Bazı elçiliklerin önünden geçerken, tarihe karışmış manzaralar geliyor gözümün önüne. Yıkılan Berlin Duvarı manzaraları... Savaş ortamı görüntüleri. Bir gerginlik atmosferi.
Örneğin Atatürk Bulvarı’nda ABD Büyükelçiliği’nin önündeki güvenlik direkleriyle oluşturulan barikat. Kaldırımı, yaya alanını sınırlayan, kaplayan tümüyle demir-beton bir set... Ve yine paralelinde, Paris Caddesi’ndeki kontrollü geçiş, bariyerler, kasisler.
Ankara 12. İdare Mahkemesi bulvardaki sete vize veren İl Trafik Komisyonu kararını kaldırdı. Ama bu karara uyulmadı.
* * *
İsrail, Kanada, Almanya Büyükelçilik’lerinde de benzer uygulamalar var. Tamam. Güvenlik tedbiri anlaşılabilir bir şey. Ama çevreye yaşamı zindan etmeden. Yayaların, kentlinin Anayasal haklarını örselemeden. Kenti, trafik kurallarını, kentliyi hiçe saymadan. O yerlerde oturanlar, her gün potansiyel suçlu mualemesi görmekten bunalmış durumda. Kontrollü geçişlerden, arabalarını park edememekten de... Bu konuda hemen her gün yakınma geliyor okurlardan.
* * *
Ankara Ticaret Odası Başkanı Sinan Aygün’ün bu konuda son derece işlevsel bir önerisi olmuştu: "Büyükelçilikler Eskişehir Yolu’na taşınsın." Üstelik Aygün isterlerse ATO olarak büyükelçiliklere o bölgede yer temin edeceklerini de açıklamıştı. Üstelik çok daha rahat, işlevsel ve güzel yerler olacağını vaad ederek.
* * *
Böyle bir uygulama, Başkent’i de elçilikleri de, daha "medeni" bir görüntüye kavuşturacaktır.
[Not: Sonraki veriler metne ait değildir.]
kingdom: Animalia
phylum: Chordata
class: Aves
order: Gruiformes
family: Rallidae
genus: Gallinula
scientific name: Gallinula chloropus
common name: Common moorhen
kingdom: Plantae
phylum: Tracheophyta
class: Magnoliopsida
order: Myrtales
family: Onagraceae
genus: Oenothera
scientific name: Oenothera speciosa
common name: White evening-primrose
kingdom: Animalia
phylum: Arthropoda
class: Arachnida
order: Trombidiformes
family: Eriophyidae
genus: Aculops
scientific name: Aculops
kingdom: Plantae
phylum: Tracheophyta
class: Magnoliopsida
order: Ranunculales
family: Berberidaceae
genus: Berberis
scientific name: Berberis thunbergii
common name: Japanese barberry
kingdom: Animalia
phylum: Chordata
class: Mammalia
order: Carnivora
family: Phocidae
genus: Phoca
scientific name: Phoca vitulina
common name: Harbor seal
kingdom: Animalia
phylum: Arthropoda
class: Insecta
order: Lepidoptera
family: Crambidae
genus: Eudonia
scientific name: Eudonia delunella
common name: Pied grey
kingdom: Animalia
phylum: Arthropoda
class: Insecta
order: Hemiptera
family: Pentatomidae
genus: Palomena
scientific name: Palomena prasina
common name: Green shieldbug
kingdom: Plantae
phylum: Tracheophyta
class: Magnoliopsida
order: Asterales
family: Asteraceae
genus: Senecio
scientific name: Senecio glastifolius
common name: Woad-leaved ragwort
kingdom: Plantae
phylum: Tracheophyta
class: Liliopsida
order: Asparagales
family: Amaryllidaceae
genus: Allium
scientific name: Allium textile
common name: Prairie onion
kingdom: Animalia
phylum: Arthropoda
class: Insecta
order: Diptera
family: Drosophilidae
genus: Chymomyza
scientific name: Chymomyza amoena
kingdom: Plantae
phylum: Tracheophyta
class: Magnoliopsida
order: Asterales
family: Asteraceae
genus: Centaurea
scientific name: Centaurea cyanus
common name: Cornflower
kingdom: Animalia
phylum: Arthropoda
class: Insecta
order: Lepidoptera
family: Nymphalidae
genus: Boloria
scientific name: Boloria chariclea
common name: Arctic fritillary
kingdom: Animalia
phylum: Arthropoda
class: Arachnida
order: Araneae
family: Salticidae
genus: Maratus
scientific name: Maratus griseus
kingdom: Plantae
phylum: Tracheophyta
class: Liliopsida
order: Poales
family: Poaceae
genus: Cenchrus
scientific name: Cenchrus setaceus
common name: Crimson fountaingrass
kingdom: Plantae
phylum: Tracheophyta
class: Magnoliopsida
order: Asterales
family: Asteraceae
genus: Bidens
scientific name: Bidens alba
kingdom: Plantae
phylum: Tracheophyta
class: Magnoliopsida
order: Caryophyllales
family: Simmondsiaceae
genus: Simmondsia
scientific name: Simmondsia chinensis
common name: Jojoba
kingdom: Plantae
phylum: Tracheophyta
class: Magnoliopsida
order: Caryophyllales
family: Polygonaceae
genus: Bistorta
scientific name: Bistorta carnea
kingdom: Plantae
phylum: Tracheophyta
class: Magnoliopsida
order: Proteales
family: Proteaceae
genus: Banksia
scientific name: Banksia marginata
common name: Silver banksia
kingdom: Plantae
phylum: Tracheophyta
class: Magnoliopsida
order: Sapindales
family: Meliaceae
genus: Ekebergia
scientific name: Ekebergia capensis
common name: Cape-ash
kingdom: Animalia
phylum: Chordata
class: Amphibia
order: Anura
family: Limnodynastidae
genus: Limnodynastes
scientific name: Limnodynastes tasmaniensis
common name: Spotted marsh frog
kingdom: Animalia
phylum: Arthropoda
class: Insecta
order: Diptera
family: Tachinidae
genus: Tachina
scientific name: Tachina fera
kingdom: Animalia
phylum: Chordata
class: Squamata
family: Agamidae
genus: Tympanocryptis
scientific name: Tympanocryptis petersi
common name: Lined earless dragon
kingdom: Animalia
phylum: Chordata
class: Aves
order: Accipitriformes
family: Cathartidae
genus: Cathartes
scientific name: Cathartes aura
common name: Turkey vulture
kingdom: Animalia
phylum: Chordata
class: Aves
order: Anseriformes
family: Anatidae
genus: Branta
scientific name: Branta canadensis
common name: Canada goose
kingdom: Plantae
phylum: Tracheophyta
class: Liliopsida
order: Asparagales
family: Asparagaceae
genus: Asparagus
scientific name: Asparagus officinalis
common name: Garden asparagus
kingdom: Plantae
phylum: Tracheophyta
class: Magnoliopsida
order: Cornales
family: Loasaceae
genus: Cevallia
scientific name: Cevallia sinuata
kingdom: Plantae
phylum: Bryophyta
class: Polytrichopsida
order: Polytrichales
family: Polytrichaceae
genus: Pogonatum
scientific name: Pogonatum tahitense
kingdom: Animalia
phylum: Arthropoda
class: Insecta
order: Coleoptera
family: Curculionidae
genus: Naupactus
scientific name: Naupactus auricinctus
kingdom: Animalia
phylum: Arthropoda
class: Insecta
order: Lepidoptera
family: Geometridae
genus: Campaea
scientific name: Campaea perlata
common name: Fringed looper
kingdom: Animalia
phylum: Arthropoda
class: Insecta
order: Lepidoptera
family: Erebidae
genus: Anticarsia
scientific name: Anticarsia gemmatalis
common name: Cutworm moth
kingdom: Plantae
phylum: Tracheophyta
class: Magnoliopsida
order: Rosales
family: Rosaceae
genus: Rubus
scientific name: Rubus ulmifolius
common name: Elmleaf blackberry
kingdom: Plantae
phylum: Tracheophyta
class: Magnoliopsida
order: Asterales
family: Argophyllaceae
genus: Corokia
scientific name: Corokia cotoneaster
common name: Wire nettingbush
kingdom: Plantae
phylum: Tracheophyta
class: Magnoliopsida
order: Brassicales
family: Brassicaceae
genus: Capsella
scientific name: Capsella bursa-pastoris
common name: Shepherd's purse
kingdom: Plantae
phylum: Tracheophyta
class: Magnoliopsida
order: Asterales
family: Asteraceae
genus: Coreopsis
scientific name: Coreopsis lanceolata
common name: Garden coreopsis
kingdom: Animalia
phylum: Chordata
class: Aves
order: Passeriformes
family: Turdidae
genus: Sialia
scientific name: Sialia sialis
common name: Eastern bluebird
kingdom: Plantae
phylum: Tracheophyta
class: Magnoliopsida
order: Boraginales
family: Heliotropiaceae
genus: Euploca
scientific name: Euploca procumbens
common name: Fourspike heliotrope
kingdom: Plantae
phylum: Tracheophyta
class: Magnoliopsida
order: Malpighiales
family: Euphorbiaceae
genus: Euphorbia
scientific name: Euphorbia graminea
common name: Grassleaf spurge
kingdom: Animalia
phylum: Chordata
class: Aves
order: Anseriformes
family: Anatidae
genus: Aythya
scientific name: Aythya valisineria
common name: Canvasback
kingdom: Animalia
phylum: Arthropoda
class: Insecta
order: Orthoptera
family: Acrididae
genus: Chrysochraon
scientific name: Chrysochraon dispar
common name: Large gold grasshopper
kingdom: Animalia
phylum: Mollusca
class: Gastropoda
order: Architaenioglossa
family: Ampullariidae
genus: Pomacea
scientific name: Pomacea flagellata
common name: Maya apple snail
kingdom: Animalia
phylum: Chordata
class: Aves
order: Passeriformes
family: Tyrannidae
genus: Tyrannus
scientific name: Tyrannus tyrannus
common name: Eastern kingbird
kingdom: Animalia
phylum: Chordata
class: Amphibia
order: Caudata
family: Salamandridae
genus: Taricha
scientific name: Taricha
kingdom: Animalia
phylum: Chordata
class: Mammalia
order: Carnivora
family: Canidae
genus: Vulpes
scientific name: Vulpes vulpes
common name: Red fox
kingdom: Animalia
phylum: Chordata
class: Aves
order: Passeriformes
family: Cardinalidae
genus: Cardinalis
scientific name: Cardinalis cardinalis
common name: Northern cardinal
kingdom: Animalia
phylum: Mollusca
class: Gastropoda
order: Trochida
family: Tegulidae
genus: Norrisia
Bu düzenleme, AB standartlarına da uygun değil mi? Bu uygulamaya şöyle bir koşul da eklenebilir: Elçiliklerin boşalttığı yerlerin, sadece yeşil alan ve park olarak değerlendirilmesi. Büyükelçiliklerin yanyana kapladıkları araziyi düşünün.
Başkent, özellikle artık sıkışan, nefes almakta zorlanan Çankaya bölgesi, bu düzenlemeyle dev bir park alanına da kavuşur. Neden olmasın?